Chromatin immunoprecipitation, or ‘ChIP’, allows for the capture of the binding events between transcription factors or other DNA binding proteins and their targets in vivo
at the moment of biochemical cross-linking. With the development of ‘ChIP-on-chip’ technology, the near genome-wide location analysis of binding sites for transcription factors became a reality (1
). While this technology has greatly improved our understanding of transcriptional regulation in mammals, it is limited by the type of microarray platform used for the hybridization, in terms of spatial resolution and genomic regions that can be covered (1–3
). ChIP-Seq technology addresses these issues, providing sequences for target regions anywhere in the genome with dramatically improved spatial resolution (2–9
While ChIP-Seq technology offers many advantages over ChIP-on-chip, the large amount of data produced from each run (>1 Gb of sequence) poses a challenge for the accurate identification of transcription factor binding sites (3
). Over the last few months, a number of new methods have been released which attempt to address these challenges (8–17
). Many initial approaches did not employ control (i.e. input derived) datasets to eliminate falsely called binding regions that occur due to sequencing biases (6
). More recent methods enable the user to specify a control data set to eliminate false positive regions that result from these biases (8
). For instance, the CisGenome software system uses a conditional binomial model to identify enriched regions when a control data set is provided and includes an option for incorporating sequence strand information (16
). MACS (Model-based Analysis of ChIP-Seq) uses the control dataset to model the tag distribution across the genome using the Poisson distribution (λBG
). After identifying candidate peaks that are significantly enriched over λBG
, a local λ is estimated using windows around each peak to eliminate local biases (14
). The PeakSeq algorithm is a two-step process that first identifies regions enriched compared to a null background model, and then returns regions that are statistically significant after taking ‘genome-mappability’ and control data into account (17
). QuEST (Quantitative Enrichment of Sequence Tags) employs control data sets to eliminate false positive regions, and also to estimate a false discovery rate (FDR) (13
). QuEST first calculates a ‘peak shift’ based on profiles generated from forward and reverse sequence tags reads. Once the shift is estimated, profiles are combined and peaks are called based on the enrichment of ChIP sequence tags to control sequence tags in the same region. The default parameter settings for QuEST are very stringent, yielding very small numbers of targets if the antibody used for ChIP provides only weak to moderately enriched regions. The SISSRS (Site Identification from Short Sequence Reads) algorithm utilizes sequence strand information to identify binding sites, which eliminates false positives. However, this approach may be too stringent for some applications, as only the strongest binding sites will contain sufficient sequence tags to fit the SISSRS model. When ChIP-Seq is used to identify binding regions for a transcription factor that has not been well studied, adjusting parameters without knowing the expected number of binding sites and without knowing the affinity of the antibody can be a difficult task.

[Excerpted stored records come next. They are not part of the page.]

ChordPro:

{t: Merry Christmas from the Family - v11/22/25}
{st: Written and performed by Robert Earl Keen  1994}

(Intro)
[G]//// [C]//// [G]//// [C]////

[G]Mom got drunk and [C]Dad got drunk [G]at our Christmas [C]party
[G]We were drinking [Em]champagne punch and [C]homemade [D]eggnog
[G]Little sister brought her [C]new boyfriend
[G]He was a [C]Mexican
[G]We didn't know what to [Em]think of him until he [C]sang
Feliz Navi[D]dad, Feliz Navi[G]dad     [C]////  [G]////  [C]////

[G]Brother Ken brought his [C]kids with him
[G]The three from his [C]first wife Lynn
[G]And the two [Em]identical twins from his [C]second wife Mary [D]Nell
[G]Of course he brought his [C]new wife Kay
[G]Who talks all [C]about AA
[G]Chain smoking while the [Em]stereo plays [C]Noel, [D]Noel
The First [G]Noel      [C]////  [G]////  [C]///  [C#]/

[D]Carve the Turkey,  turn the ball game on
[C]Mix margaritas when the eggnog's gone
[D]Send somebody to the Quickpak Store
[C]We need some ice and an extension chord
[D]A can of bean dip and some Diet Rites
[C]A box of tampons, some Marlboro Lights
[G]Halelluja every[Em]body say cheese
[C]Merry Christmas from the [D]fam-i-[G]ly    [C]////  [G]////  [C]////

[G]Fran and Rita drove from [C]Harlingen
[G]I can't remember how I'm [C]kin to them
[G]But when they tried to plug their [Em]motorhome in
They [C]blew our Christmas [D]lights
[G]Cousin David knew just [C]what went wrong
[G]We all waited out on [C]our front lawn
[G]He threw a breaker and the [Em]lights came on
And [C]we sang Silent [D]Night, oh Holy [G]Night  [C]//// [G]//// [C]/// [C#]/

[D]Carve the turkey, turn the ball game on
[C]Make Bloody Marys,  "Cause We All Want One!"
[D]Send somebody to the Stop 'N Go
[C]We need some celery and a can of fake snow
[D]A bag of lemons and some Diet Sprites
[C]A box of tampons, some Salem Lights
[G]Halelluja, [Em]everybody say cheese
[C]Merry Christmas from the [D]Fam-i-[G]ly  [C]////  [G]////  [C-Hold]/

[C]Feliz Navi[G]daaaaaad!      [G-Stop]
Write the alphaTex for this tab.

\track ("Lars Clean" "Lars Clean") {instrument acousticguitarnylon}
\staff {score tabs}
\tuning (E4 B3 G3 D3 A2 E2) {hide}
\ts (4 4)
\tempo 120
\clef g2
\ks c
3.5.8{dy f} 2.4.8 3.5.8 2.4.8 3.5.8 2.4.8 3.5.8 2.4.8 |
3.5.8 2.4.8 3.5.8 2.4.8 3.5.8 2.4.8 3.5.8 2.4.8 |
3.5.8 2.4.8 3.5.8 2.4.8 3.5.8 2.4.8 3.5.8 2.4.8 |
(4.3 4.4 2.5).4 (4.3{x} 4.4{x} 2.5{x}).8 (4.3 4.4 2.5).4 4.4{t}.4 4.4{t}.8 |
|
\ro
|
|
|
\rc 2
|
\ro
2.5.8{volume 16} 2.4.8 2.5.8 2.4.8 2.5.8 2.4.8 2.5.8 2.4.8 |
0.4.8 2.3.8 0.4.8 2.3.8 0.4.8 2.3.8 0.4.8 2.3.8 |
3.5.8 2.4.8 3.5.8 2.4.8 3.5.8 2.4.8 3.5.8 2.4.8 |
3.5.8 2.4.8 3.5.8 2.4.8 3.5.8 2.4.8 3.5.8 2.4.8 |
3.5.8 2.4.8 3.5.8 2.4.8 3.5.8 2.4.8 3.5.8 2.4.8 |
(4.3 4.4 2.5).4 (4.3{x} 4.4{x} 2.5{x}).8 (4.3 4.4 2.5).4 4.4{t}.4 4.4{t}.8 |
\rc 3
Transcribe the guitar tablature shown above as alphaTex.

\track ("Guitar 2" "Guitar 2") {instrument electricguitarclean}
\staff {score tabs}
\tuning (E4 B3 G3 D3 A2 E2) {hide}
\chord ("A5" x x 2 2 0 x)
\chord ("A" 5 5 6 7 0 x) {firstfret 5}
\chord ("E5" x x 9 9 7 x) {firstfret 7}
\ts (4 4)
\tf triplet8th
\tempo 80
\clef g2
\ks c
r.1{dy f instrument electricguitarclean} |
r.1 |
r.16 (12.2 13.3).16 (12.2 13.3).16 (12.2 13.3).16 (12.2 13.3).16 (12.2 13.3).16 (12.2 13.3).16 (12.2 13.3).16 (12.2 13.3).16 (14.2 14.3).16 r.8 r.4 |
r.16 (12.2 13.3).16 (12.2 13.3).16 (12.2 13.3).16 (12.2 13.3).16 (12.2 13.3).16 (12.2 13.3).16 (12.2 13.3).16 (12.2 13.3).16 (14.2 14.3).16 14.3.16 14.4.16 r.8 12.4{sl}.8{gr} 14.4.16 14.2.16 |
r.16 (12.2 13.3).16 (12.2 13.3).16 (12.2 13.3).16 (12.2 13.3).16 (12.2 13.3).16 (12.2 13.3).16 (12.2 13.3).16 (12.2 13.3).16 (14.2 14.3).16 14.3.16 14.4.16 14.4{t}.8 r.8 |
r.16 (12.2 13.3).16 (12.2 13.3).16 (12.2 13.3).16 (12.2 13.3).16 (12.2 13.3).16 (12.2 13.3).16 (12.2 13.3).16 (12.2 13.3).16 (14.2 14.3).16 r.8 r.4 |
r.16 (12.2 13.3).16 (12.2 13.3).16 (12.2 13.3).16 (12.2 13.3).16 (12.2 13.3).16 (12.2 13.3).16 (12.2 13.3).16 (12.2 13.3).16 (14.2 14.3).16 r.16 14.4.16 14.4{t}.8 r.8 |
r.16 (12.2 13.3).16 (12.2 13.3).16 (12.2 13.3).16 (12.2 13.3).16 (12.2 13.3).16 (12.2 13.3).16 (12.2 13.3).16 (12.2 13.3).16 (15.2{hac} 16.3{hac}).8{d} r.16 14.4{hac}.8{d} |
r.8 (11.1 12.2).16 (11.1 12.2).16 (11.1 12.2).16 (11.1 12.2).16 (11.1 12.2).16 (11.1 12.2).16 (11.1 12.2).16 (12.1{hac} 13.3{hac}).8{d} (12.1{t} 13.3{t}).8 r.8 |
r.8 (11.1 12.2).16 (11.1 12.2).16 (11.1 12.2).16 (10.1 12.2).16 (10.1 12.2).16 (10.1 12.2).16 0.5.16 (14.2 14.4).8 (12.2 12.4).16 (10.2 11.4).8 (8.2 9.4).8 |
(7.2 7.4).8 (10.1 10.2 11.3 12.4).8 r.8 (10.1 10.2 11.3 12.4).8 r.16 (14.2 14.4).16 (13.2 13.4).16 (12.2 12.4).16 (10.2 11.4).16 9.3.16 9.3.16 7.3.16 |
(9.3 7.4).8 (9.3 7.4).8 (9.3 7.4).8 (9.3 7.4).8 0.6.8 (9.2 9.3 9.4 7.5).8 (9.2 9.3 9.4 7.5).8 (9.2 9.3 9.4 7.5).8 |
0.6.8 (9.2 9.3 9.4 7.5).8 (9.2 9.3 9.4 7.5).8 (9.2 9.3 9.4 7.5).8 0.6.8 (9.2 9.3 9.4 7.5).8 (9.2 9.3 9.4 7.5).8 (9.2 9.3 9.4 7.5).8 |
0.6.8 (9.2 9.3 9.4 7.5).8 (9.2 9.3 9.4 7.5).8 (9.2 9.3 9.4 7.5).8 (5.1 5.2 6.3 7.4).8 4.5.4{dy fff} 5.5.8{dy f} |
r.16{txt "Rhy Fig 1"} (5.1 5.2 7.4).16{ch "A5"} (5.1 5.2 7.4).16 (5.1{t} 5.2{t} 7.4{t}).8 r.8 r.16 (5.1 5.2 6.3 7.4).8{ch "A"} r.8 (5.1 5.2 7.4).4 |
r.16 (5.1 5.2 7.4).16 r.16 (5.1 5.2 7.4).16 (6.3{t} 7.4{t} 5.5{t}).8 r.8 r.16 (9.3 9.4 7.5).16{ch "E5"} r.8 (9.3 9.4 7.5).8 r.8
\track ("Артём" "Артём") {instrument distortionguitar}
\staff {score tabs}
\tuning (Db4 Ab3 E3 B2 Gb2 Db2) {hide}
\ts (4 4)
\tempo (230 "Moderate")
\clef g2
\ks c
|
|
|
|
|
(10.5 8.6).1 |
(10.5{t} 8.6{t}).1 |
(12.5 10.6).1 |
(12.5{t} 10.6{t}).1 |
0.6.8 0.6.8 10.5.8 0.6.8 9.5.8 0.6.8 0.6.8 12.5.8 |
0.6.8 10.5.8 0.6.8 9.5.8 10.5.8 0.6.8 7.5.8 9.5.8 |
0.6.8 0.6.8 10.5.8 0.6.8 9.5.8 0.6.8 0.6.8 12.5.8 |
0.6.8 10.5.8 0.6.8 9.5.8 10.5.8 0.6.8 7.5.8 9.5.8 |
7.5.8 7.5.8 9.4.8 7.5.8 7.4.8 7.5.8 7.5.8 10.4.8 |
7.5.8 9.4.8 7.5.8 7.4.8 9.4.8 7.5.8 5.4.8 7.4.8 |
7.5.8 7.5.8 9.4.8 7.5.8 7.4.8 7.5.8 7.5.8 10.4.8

Here, we introduce a novel method, termed GLITR (GLobal Identifier of Target Regions), to address some of the important issues with ChIP-Seq analysis. GLITR randomly samples sets of control sequence tags to accurately estimate a fold-change for each region identified in a target dataset. Following fold-change calculation, GLITR uses a classification method that incorporates two values, peak height and fold-change, to identify regions that are enriched above a specified FDR, which is calculated by comparing ChIP classification results to pseudo-ChIP (a sample of control sequence tags) classification results. By combining two attributes of a region GLITR greatly improves the ability to distinguish signal from noise in ChIP-Seq data. This is important because solely using peak height to identify targets leads to inclusion of multiple false-positives corresponding to regions that are also sequenced in control samples. Likewise, relying only on fold-change values is problematic, because a high-fold change cutoff eliminates many targets while a low fold-change, which is common in pseudo-ChIP data, drastically increases the number of false positives. After discussing the importance of using control DNA in ChIP-Seq experiments, we establish that sequencing input DNA from different tissues yields comparable results. We then compare the ability of GLITR to identify binding regions in ChIP-Seq data, obtained from sequencing Foxa2 ChIP material from adult mouse liver, to current published methods. We show that while all methods are able to identify regions that have the strongest Foxa2-binding sites, when moving deeper into a target list only GLITR continues to discover regions with a strong match to the Foxa2 consensus. Additionally, we show that the experimental design used to obtain sufficient sequencing tags greatly influences the regions identified as occupied by a transcription factor.